CONSIGNES → Modifiez tous les items en remplaçant « lens line » par « camera line » sans rien changer d'autre. Ne reprenez pas les images dans votre réponse.

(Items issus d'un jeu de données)
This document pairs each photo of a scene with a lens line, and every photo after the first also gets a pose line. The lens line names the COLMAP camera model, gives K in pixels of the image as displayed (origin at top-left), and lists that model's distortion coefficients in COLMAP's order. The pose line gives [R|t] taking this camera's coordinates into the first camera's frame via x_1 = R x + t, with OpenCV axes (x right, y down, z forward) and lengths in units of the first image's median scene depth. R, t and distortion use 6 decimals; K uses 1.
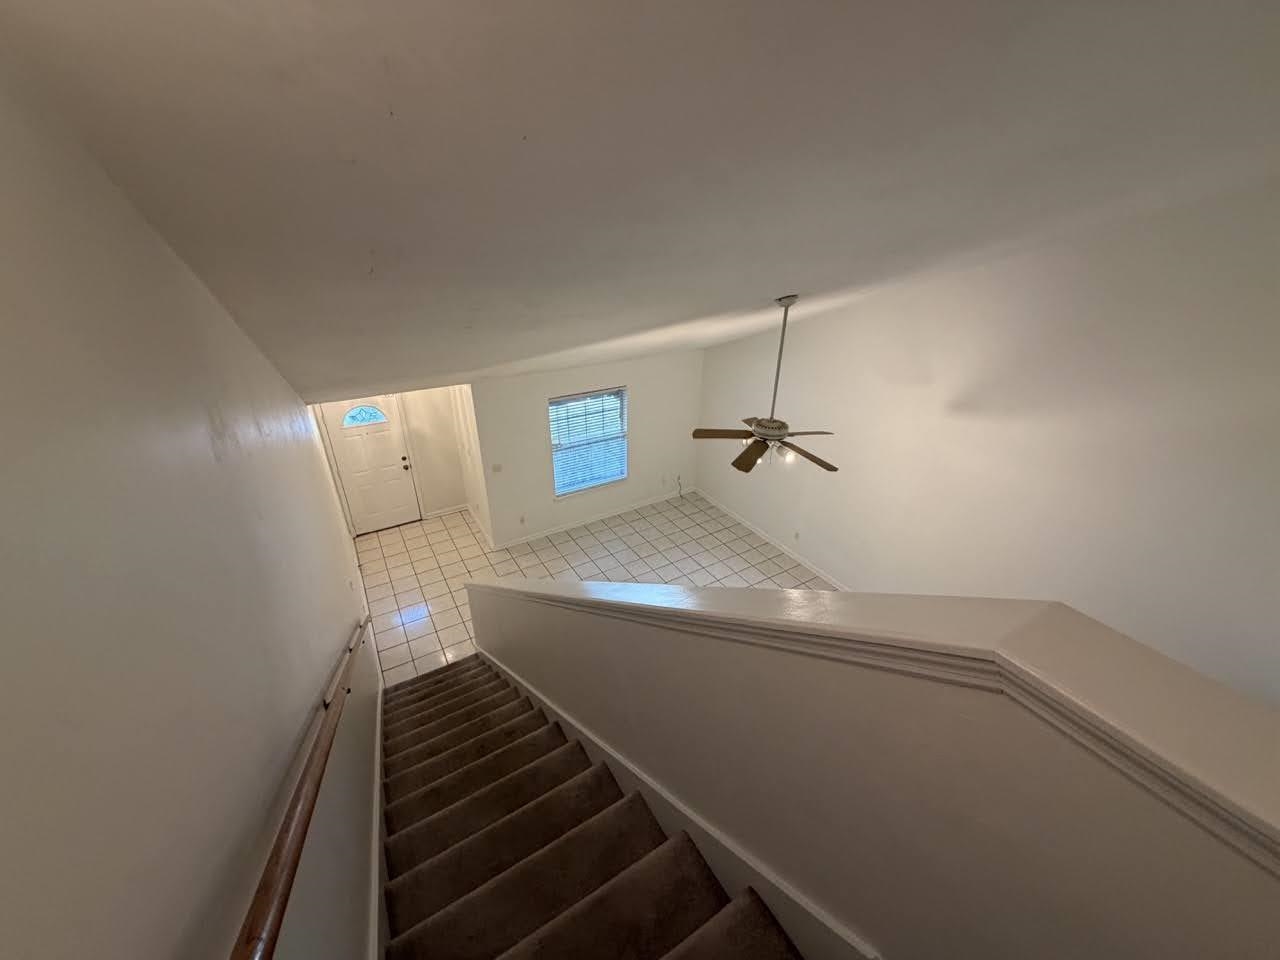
lens RADIAL K [[511.9, 0, 635.5], [0, 511.9, 479.6], [0, 0, 1]] dist [0.001313, -0.000037]
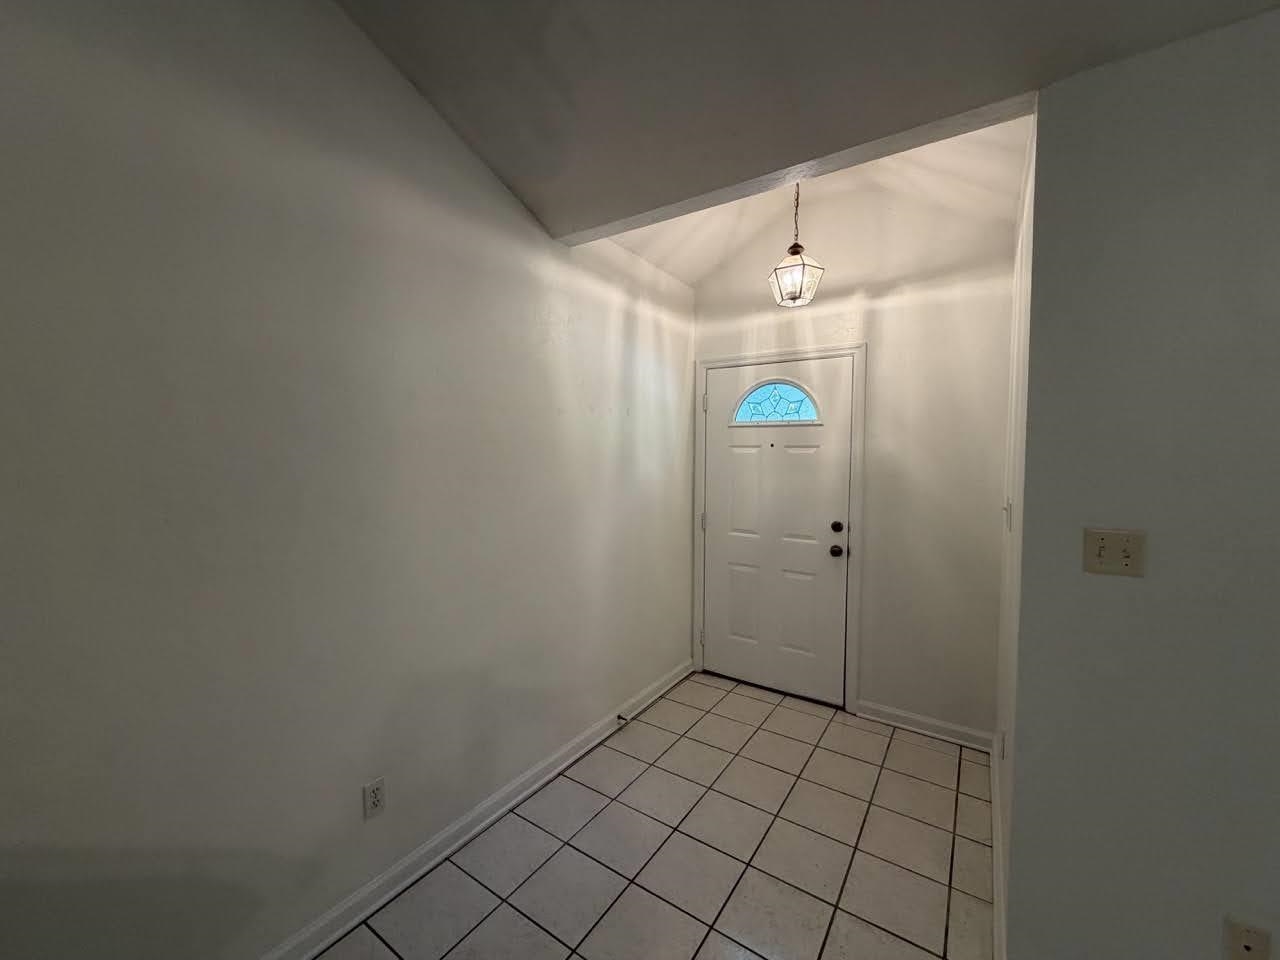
lens RADIAL K [[511.9, 0, 635.5], [0, 511.9, 479.6], [0, 0, 1]] dist [0.001313, -0.000037]
pose [[0.415447, 0.039880, -0.908743, -0.157029], [-0.419024, 0.895114, -0.152282, 0.052168], [0.807355, 0.444050, 0.388583, 0.702836]]
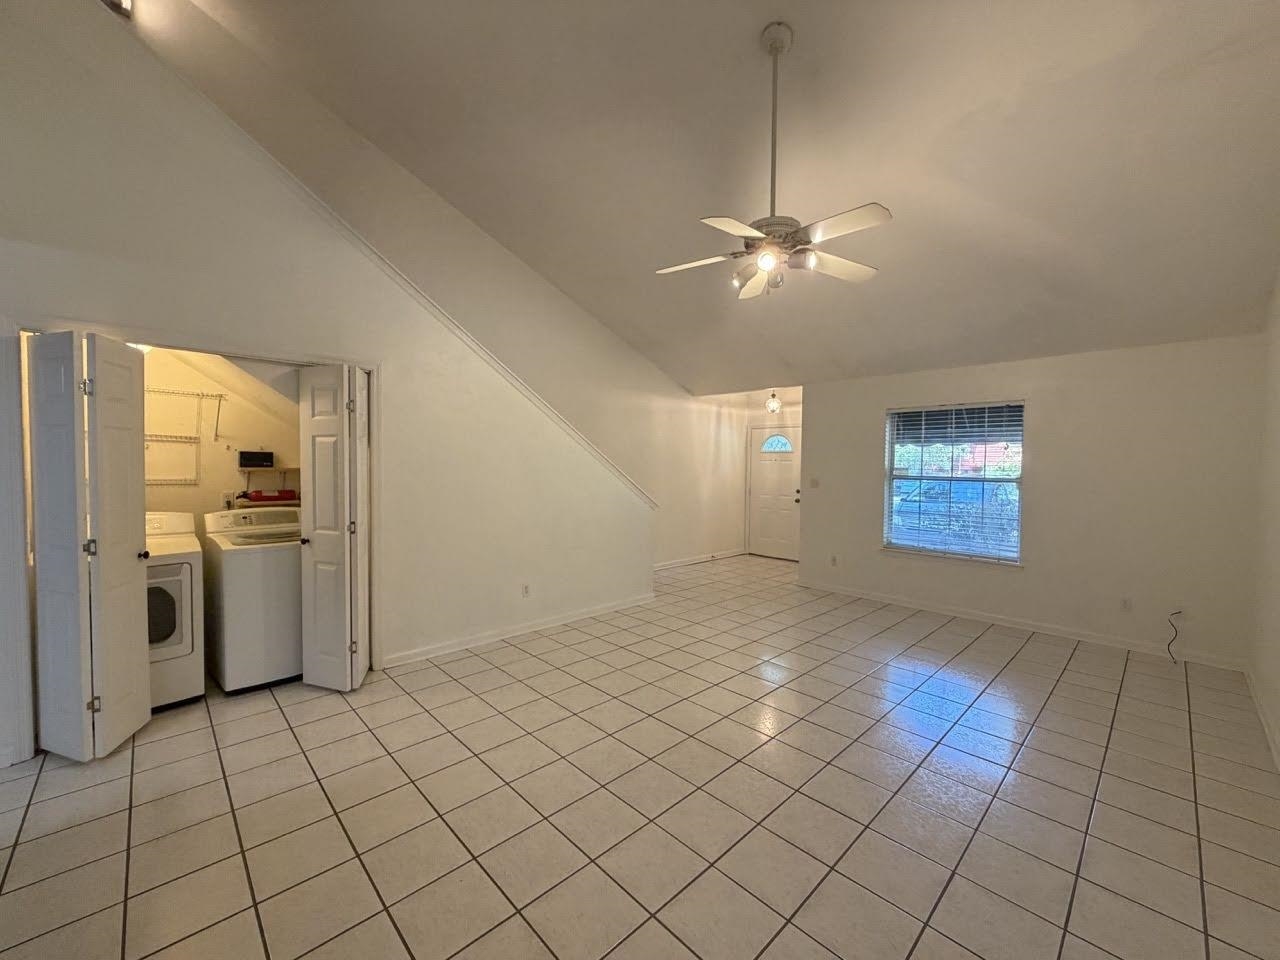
lens RADIAL K [[511.9, 0, 635.5], [0, 511.9, 479.6], [0, 0, 1]] dist [0.001313, -0.000037]
pose [[0.219988, 0.026282, -0.975148, 0.488138], [-0.459985, 0.884321, -0.079936, 0.172510], [0.860244, 0.466138, 0.206629, 0.489976]]
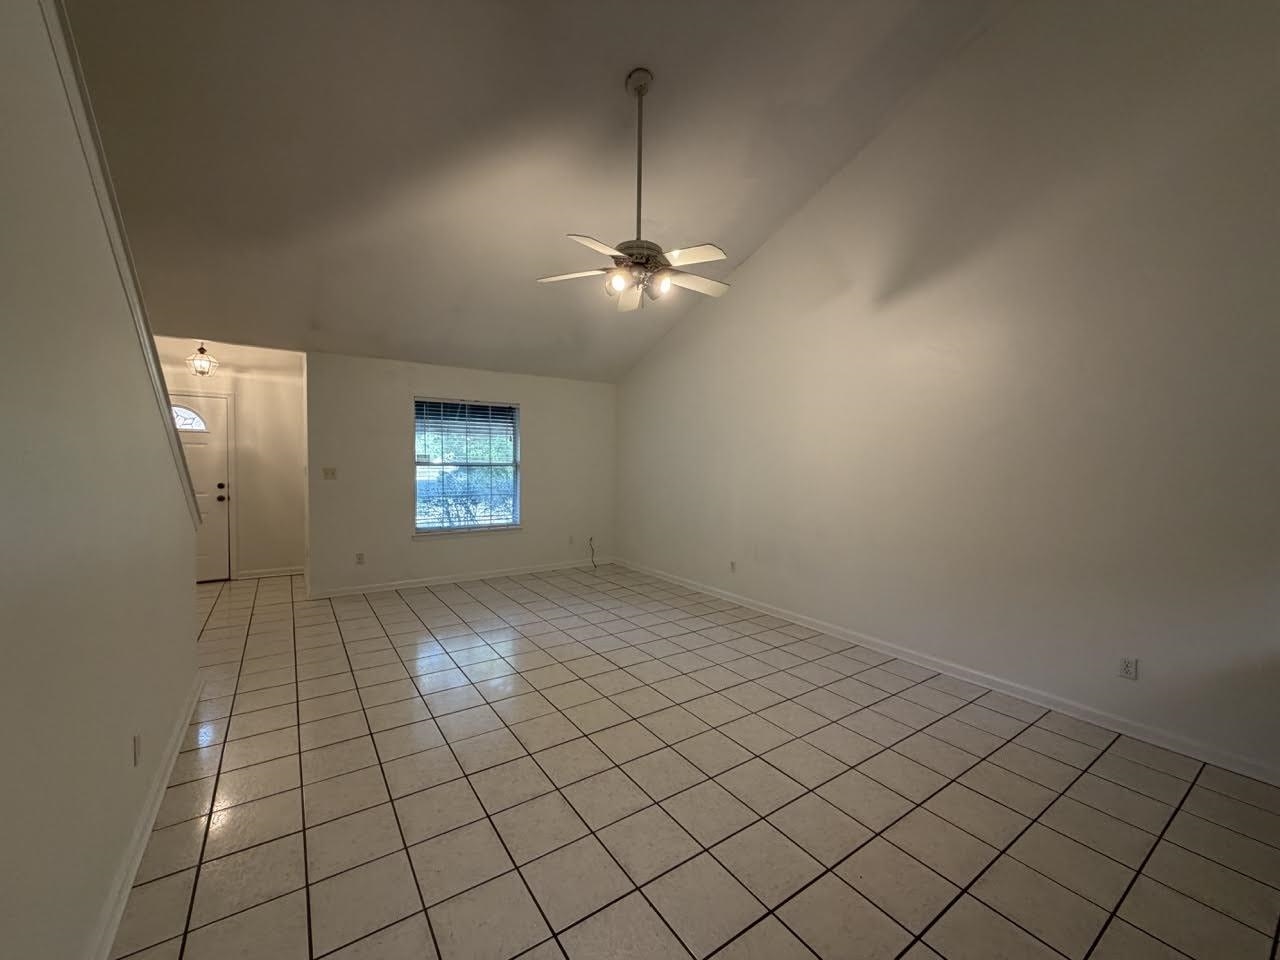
lens RADIAL K [[508.5, 0, 636.9], [0, 508.5, 479.2], [0, 0, 1]] dist [0.001413, 0.000089]
pose [[0.998357, 0.005315, 0.057059, 0.126397], [0.019281, 0.906491, -0.421785, 0.283194], [-0.053966, 0.422192, 0.904898, 0.272579]]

VOTRE RÉPONSE →
This document pairs each photo of a scene with a camera line, and every photo after the first also gets a pose line. The camera line names the COLMAP camera model, gives K in pixels of the image as displayed (origin at top-left), and lists that model's distortion coefficients in COLMAP's order. The pose line gives [R|t] taking this camera's coordinates into the first camera's frame via x_1 = R x + t, with OpenCV axes (x right, y down, z forward) and lengths in units of the first image's median scene depth. R, t and distortion use 6 decimals; K uses 1.
lens RADIAL K [[511.9, 0, 635.5], [0, 511.9, 479.6], [0, 0, 1]] dist [0.001313, -0.000037]
lens RADIAL K [[511.9, 0, 635.5], [0, 511.9, 479.6], [0, 0, 1]] dist [0.001313, -0.000037]
pose [[0.415447, 0.039880, -0.908743, -0.157029], [-0.419024, 0.895114, -0.152282, 0.052168], [0.807355, 0.444050, 0.388583, 0.702836]]
lens RADIAL K [[511.9, 0, 635.5], [0, 511.9, 479.6], [0, 0, 1]] dist [0.001313, -0.000037]
pose [[0.219988, 0.026282, -0.975148, 0.488138], [-0.459985, 0.884321, -0.079936, 0.172510], [0.860244, 0.466138, 0.206629, 0.489976]]
lens RADIAL K [[508.5, 0, 636.9], [0, 508.5, 479.2], [0, 0, 1]] dist [0.001413, 0.000089]
pose [[0.998357, 0.005315, 0.057059, 0.126397], [0.019281, 0.906491, -0.421785, 0.283194], [-0.053966, 0.422192, 0.904898, 0.272579]]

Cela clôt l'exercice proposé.